A advogada explica que, em um primeiro momento, a diferença pode não ser considerada relevante, mas juridicamente os impactos e as consequências são extremamente diferentes. Como exemplo, ela cita o fato de que, para casos como o decidido pelo STF, há o debate se não seria o caso de uma auxílio incapacidade temporária parental (antigo auxílio-doença), tendo em vista a necessidade da mãe e/ou do pai derivada dos problemas de saúde do filho até o dia da alta do bebê.
De acordo com a especialista, uma pessoa pode ter a licença-maternidade ou a licença-paternidade deferida e não ter salário-maternidade. Portanto, pode ficar afastada do trabalho, mas sem receber do INSS. “Pelo que se pode extrair da decisão do STF (aqui debatidos o salário-maternidade e a licença-maternidade), não houve elastecimento do prazo de salário-maternidade, mas sim redefinição do marco inicial para concessão do benefício, que não seria nos 28 dias antecedentes ao parto e nem no dia do parto, mas iniciaria os 120 dias com a alta do bebê prematuro.”
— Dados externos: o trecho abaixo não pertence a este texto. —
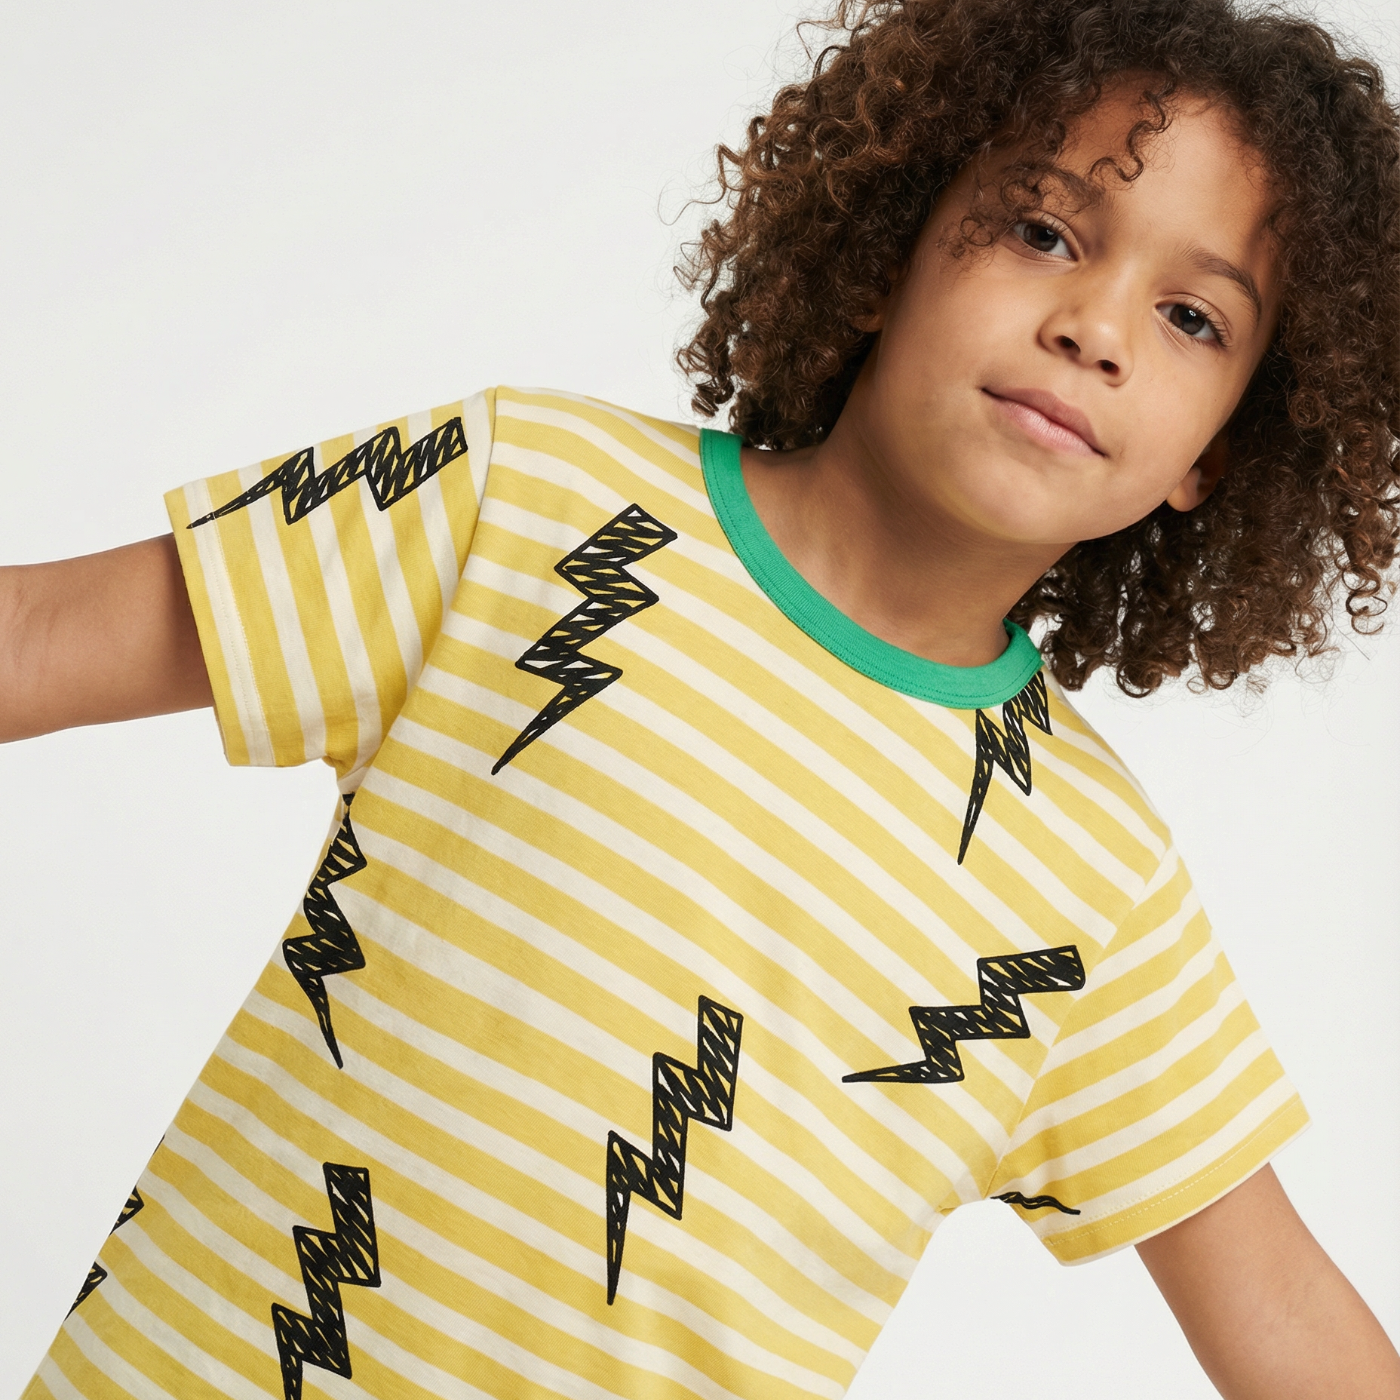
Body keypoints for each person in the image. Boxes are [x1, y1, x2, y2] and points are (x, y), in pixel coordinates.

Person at [5, 0, 1400, 1395]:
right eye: (1044, 229)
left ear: (1215, 458)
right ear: (891, 239)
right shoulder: (522, 501)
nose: (1097, 327)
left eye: (1191, 317)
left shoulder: (1092, 882)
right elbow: (44, 637)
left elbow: (1280, 1312)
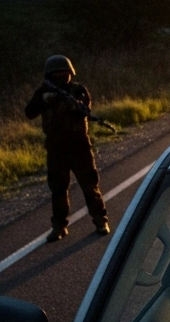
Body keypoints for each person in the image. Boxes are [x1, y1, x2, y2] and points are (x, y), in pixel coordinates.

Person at [26, 55, 110, 242]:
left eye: (64, 72)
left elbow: (85, 110)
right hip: (56, 148)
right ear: (50, 75)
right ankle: (59, 227)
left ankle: (100, 221)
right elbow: (29, 112)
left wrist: (72, 104)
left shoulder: (78, 90)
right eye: (57, 73)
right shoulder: (43, 93)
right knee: (58, 189)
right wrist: (44, 100)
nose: (61, 75)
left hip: (79, 145)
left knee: (90, 186)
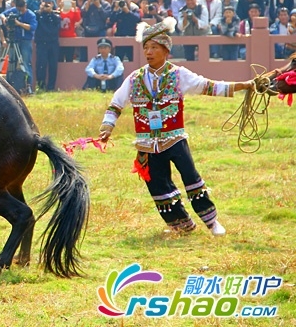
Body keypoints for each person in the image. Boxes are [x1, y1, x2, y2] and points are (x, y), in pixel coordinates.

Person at [98, 18, 254, 235]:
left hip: (174, 138)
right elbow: (116, 103)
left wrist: (244, 85)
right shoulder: (135, 78)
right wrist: (107, 126)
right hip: (146, 144)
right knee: (157, 185)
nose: (149, 52)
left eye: (154, 47)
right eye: (146, 48)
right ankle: (181, 224)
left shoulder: (179, 74)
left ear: (166, 50)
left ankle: (211, 222)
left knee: (191, 177)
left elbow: (209, 86)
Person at [3, 0, 37, 94]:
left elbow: (32, 27)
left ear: (25, 5)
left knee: (26, 63)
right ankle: (9, 85)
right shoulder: (13, 11)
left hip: (26, 40)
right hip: (15, 39)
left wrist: (19, 24)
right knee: (11, 62)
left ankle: (28, 87)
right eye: (19, 8)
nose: (20, 10)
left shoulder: (30, 14)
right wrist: (5, 19)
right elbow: (2, 15)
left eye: (22, 8)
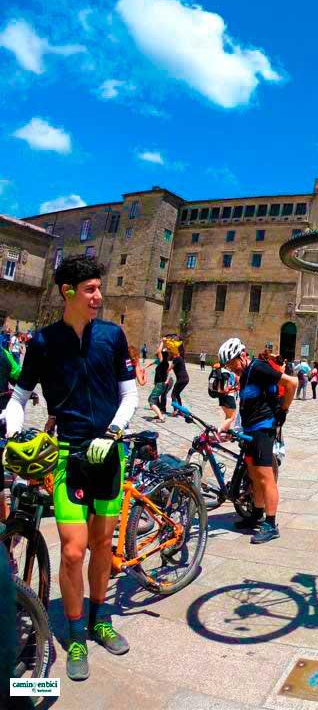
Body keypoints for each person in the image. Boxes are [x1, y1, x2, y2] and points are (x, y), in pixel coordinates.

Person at [3, 255, 137, 680]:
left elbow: (130, 395)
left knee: (102, 545)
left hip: (109, 454)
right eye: (90, 290)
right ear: (68, 293)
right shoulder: (44, 342)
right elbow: (19, 398)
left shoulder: (113, 336)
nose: (98, 296)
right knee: (74, 549)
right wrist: (13, 433)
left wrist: (113, 432)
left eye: (99, 289)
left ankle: (100, 619)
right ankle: (76, 634)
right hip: (68, 455)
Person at [218, 338, 297, 544]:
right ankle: (257, 514)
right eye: (229, 366)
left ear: (242, 355)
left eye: (232, 363)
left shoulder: (259, 368)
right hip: (250, 430)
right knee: (254, 476)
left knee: (265, 477)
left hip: (263, 428)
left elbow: (292, 383)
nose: (232, 368)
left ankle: (271, 524)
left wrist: (283, 411)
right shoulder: (245, 374)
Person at [169, 349, 189, 414]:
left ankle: (175, 410)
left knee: (173, 395)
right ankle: (180, 410)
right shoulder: (180, 358)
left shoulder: (176, 358)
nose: (170, 353)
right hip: (185, 379)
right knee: (177, 394)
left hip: (181, 379)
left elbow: (169, 368)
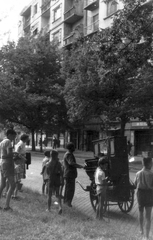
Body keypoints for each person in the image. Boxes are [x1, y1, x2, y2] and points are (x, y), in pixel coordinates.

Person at [134, 157, 153, 240]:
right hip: (149, 194)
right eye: (151, 163)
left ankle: (141, 229)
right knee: (148, 216)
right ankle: (147, 236)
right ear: (149, 164)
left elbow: (135, 183)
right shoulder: (151, 174)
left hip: (140, 194)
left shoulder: (138, 173)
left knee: (140, 212)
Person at [63, 142, 84, 207]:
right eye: (73, 147)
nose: (74, 148)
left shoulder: (68, 154)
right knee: (70, 189)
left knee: (68, 189)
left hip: (68, 174)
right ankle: (68, 203)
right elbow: (71, 163)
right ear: (71, 148)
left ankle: (66, 202)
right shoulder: (69, 154)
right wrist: (81, 166)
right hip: (70, 174)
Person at [0, 129, 17, 210]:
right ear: (9, 134)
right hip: (8, 164)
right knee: (12, 185)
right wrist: (15, 155)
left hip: (2, 163)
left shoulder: (2, 141)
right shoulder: (9, 142)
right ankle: (6, 206)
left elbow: (3, 154)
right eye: (13, 136)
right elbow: (9, 154)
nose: (14, 138)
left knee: (2, 185)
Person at [46, 150, 63, 214]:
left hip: (51, 179)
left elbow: (47, 173)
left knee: (49, 195)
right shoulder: (59, 163)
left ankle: (48, 208)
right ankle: (60, 207)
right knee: (58, 194)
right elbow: (61, 172)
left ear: (50, 155)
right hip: (57, 179)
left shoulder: (48, 163)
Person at [13, 134, 29, 198]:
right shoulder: (21, 143)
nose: (28, 139)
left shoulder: (23, 143)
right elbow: (17, 152)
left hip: (21, 161)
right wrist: (23, 157)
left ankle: (17, 190)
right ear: (25, 138)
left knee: (19, 176)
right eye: (27, 138)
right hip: (19, 162)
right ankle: (14, 193)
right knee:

Portanto, permanece a questão de como fica a proteção previdenciária e trabalhista de pais e mães de filhos prematuros ou com problemas de saúde que os fazem permanecer internados. “Desta feita, a decisão é adequada em relação ao marco inicial dos benefícios trabalhista e previdenciário, mas ainda não atende plenamente os princípios basilares do Direito das Famílias contemporâneos porque aquele pai ou mãe não teve a licença estendida e, portanto, como ficam todos os dias afastados de seu trabalho para estar com o filho no hospital?”, questiona.
“A realidade tem respondido que pai ou mãe ficam sem proteção social neste momento, salvo se empregados e o empregador conseguir conviver com a questão sem prejuízo da remuneração. Assim, a decisão não resolve o problema, apenas minimiza o impacto. Destaco: não estou questionando o STF em relação a isso, mas dizendo que a lei e a jurisprudência ainda precisam refletir sobre situações de proteção social para além do nome de um benefício”, conclui Melissa.